In the following cases,determine whether the given planes are parallel or perpendicular,and in case they are neither,find the angle between them:
$4x + 8y + z - 8 = 0$ and $y + z - 4 = 0$

(D) The direction ratios of the normal to the planes $A_1x + B_1y + C_1z + D_1 = 0$ and $A_2x + B_2y + C_2z + D_2 = 0$ are $(A_1, B_1, C_1)$ and $(A_2, B_2, C_2)$ respectively.
The planes are parallel if $\frac{A_1}{A_2} = \frac{B_1}{B_2} = \frac{C_1}{C_2}$.
The planes are perpendicular if $A_1A_2 + B_1B_2 + C_1C_2 = 0$.
The angle $\theta$ between the planes is given by $\cos \theta = \left| \frac{A_1A_2 + B_1B_2 + C_1C_2}{\sqrt{A_1^2 + B_1^2 + C_1^2} \sqrt{A_2^2 + B_2^2 + C_2^2}} \right|$.
For the given planes $4x + 8y + z - 8 = 0$ and $0x + y + z - 4 = 0$:
$A_1 = 4, B_1 = 8, C_1 = 1$ and $A_2 = 0, B_2 = 1, C_2 = 1$.
Check for perpendicularity: $A_1A_2 + B_1B_2 + C_1C_2 = (4)(0) + (8)(1) + (1)(1) = 0 + 8 + 1 = 9 \neq 0$. Thus,they are not perpendicular.
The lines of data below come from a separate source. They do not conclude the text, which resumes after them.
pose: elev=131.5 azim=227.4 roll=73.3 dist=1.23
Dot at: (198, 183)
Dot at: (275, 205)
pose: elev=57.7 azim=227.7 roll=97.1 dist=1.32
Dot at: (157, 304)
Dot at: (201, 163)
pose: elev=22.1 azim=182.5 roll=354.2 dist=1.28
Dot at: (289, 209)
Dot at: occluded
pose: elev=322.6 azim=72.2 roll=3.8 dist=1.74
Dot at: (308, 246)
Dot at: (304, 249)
Check for parallelism: $\frac{A_1}{A_2} = \frac{4}{0}$ (undefined),$\frac{B_1}{B_2} = 8$,$\frac{C_1}{C_2} = 1$. Since the ratios are not equal,they are not parallel.
Calculate the angle: $\cos \theta = \left| \frac{9}{\sqrt{4^2 + 8^2 + 1^2} \sqrt{0^2 + 1^2 + 1^2}} \right| = \left| \frac{9}{\sqrt{16 + 64 + 1} \sqrt{2}} \right| = \left| \frac{9}{9 \times \sqrt{2}} \right| = \frac{1}{\sqrt{2}}$.
Therefore,$\theta = \cos^{-1}\left(\frac{1}{\sqrt{2}}\right) = 45^{\circ}$ or $\frac{\pi}{4}$ radians.